**Task details:**
Tally up the lines below with "OhVueIcon" in them. Answer with the number only.

Source texts of formatted documents
# # #

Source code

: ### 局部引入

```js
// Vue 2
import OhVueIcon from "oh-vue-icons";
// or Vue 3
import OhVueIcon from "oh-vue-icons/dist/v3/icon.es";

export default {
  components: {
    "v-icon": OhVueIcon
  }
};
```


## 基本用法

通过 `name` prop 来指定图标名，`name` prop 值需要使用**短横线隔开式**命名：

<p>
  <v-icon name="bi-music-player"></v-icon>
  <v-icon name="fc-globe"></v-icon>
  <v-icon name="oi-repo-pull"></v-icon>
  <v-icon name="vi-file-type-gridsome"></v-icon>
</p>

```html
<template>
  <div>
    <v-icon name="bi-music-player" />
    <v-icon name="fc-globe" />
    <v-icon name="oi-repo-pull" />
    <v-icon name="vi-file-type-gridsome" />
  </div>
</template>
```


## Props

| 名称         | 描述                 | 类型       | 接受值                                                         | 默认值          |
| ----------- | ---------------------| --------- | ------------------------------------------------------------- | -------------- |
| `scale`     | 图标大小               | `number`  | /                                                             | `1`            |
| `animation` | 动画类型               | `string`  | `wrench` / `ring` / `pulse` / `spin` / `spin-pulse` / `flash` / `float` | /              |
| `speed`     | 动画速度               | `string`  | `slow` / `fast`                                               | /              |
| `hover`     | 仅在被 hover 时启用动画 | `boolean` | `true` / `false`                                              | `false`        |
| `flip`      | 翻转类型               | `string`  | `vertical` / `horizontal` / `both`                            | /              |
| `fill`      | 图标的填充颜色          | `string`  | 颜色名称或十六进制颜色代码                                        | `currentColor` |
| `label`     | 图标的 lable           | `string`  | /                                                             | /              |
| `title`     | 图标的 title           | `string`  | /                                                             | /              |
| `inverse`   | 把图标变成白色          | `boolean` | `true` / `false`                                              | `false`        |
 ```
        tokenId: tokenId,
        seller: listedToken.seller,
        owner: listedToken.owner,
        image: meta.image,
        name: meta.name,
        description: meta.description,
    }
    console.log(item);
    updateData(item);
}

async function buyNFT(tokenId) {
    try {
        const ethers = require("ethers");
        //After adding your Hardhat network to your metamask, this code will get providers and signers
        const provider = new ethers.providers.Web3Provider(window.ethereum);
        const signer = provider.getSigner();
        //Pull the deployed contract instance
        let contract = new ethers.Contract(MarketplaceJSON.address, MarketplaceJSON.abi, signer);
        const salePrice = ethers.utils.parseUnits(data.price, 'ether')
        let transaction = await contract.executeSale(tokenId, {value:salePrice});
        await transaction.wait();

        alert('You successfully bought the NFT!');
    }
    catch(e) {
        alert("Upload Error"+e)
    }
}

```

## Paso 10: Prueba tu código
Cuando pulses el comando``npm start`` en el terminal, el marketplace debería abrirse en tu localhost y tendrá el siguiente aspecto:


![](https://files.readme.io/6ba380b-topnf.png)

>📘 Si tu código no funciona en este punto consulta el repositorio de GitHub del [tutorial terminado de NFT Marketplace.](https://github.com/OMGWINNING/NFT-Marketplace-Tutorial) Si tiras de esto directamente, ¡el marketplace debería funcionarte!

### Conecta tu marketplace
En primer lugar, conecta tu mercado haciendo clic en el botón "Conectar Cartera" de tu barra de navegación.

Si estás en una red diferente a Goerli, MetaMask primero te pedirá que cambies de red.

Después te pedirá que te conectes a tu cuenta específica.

# # #

**Reply:**
3